Prompt: Substitute "Datenschutzhinweise" for "Datenschutzerklärung" in the text of all the entries below, and write that text out again with nothing else changed and the pictures left out.

Source material:
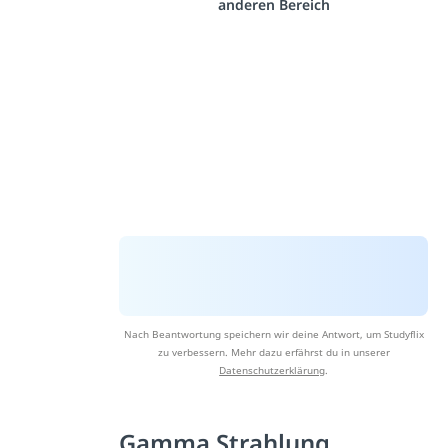
anderen Bereich
Nach Beantwortung speichern wir deine Antwort, um Studyflix
zu verbessern. Mehr dazu erfährst du in unserer
Datenschutzerklärung
.
Gamma Strahlung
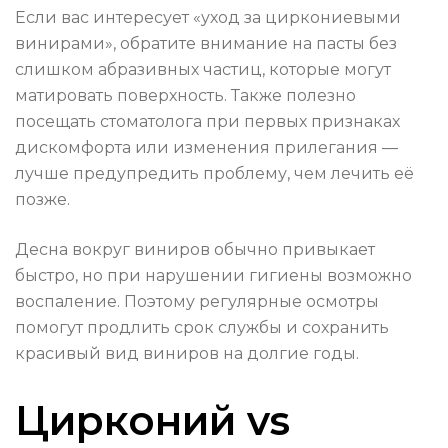
Если вас интересует «уход за циркониевыми
винирами», обратите внимание на пасты без
слишком абразивных частиц, которые могут
матировать поверхность. Также полезно
посещать стоматолога при первых признаках
дискомфорта или изменения прилегания —
лучше предупредить проблему, чем лечить её
позже.
Десна вокруг виниров обычно привыкает
быстро, но при нарушении гигиены возможно
воспаление. Поэтому регулярные осмотры
помогут продлить срок службы и сохранить
красивый вид виниров на долгие годы.
Цирконий vs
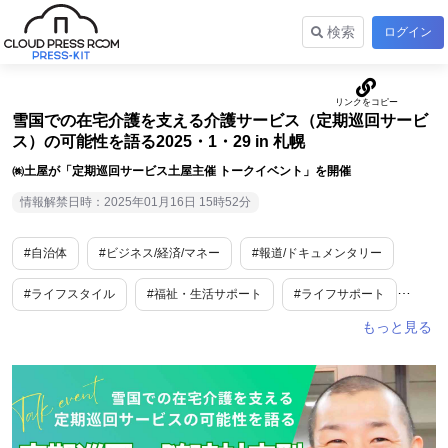
検索
ログイン
雪国での在宅介護を支える介護サービス（定期巡回サービ
ス）の可能性を語る2025・1・29 in 札幌
㈱土屋が「定期巡回サービス土屋主催 トークイベント」を開催
情報解禁日時：2025年01月16日 15時52分
#自治体
#ビジネス/経済/マネー
#報道/ドキュメンタリー
#ライフスタイル
#福祉・生活サポート
#ライフサポート
#医療・福祉
#教育・学習
#認知症
#SDGs・ESG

Answer section:
anderen Bereich
Nach Beantwortung speichern wir deine Antwort, um Studyflix
zu verbessern. Mehr dazu erfährst du in unserer
Datenschutzhinweise
.
Gamma Strahlung
Если вас интересует «уход за циркониевыми
винирами», обратите внимание на пасты без
слишком абразивных частиц, которые могут
матировать поверхность. Также полезно
посещать стоматолога при первых признаках
дискомфорта или изменения прилегания —
лучше предупредить проблему, чем лечить её
позже.
Десна вокруг виниров обычно привыкает
быстро, но при нарушении гигиены возможно
воспаление. Поэтому регулярные осмотры
помогут продлить срок службы и сохранить
красивый вид виниров на долгие годы.
Цирконий vs
検索
ログイン
雪国での在宅介護を支える介護サービス（定期巡回サービ
ス）の可能性を語る2025・1・29 in 札幌
㈱土屋が「定期巡回サービス土屋主催 トークイベント」を開催
情報解禁日時：2025年01月16日 15時52分
#自治体
#ビジネス/経済/マネー
#報道/ドキュメンタリー
#ライフスタイル
#福祉・生活サポート
#ライフサポート
#医療・福祉
#教育・学習
#認知症
#SDGs・ESG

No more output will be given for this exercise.